Unfortunately that’s not a typo. According to a report by Bloomberg, the once-great camera giant will emerge as a commercial printing company that sells nothing to consumers when all is said and done.

U.S. Bankruptcy Judge Allan Gropper made the call on Monday, approving a plan that cuts some $4.1 billion in debt and leaves behind the Kodak we grew up with. Gropper says the company will be “in many ways a new operation” from now on.

“Kodak is one of the best-known names of American business,” continued Gropper on a more sympathetic note. “Its decline in bankruptcy is a tragedy of American economic life.”

This chart shows just how massive a fall from grace Kodak has suffered.

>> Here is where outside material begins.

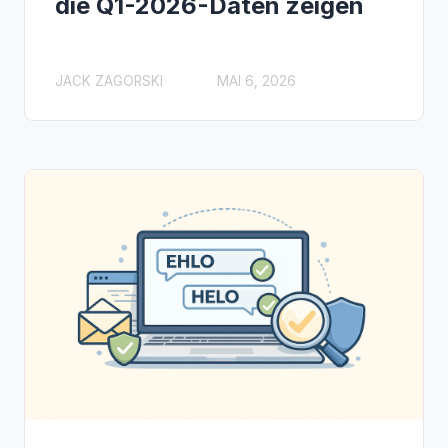
die Q1-2026-Daten zeigen
JACK ZAGORSKI
MAI 6, 2026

It shows a drop in stock price of 99.77% since July of 2000!
This chart shows just how massive a fall from grace Kodak has suffered. It shows a drop in stock price of 99.77% since July of 2000!

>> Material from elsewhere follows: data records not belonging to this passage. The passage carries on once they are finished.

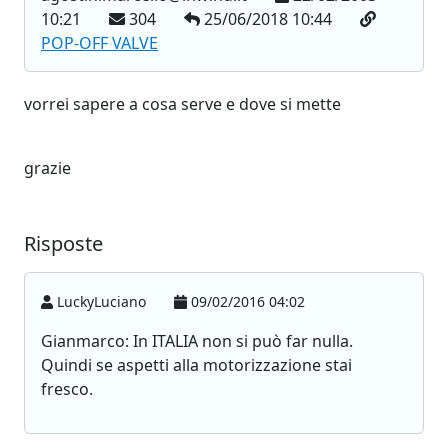
10:21
304
25/06/2018 10:44
POP-OFF VALVE
vorrei sapere a cosa serve e dove si mette
grazie
Risposte
LuckyLuciano
09/02/2016 04:02
Gianmarco: In ITALIA non si può far nulla.
Quindi se aspetti alla motorizzazione stai
fresco.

In addition to commercial printing, Kodak will also continue to manufacture touch-screen sensor components for smartphones and computer tablets. The plan also states that the company will continue making film for the movie industry.

On the financial side of things, shareholders get the rawest end of the deal. While secured creditors will be paid in full and unsecured creditors will receive 4 to 5 cents on the dollar (of an estimated $2.2 billion in claims), shareholders will receive nothing.

All negatives aside, Kodak is doing its best to leave bankruptcy with high hopes. The company — which at one point boasted several tens of thousands of employees — will leave bankruptcy with only 8,500 people to its name, but that didn’t stop lawyer Andrew Dietderich from saying that the company will again “be a leader in its chosen field.”

Kodak chairman Antonio M. Perez agrees with Dietderich, saying in a statement that the company will come out of this, “as a technology leader serving large and growing commercial imaging markets […] with a leaner structure and a stronger balance sheet.”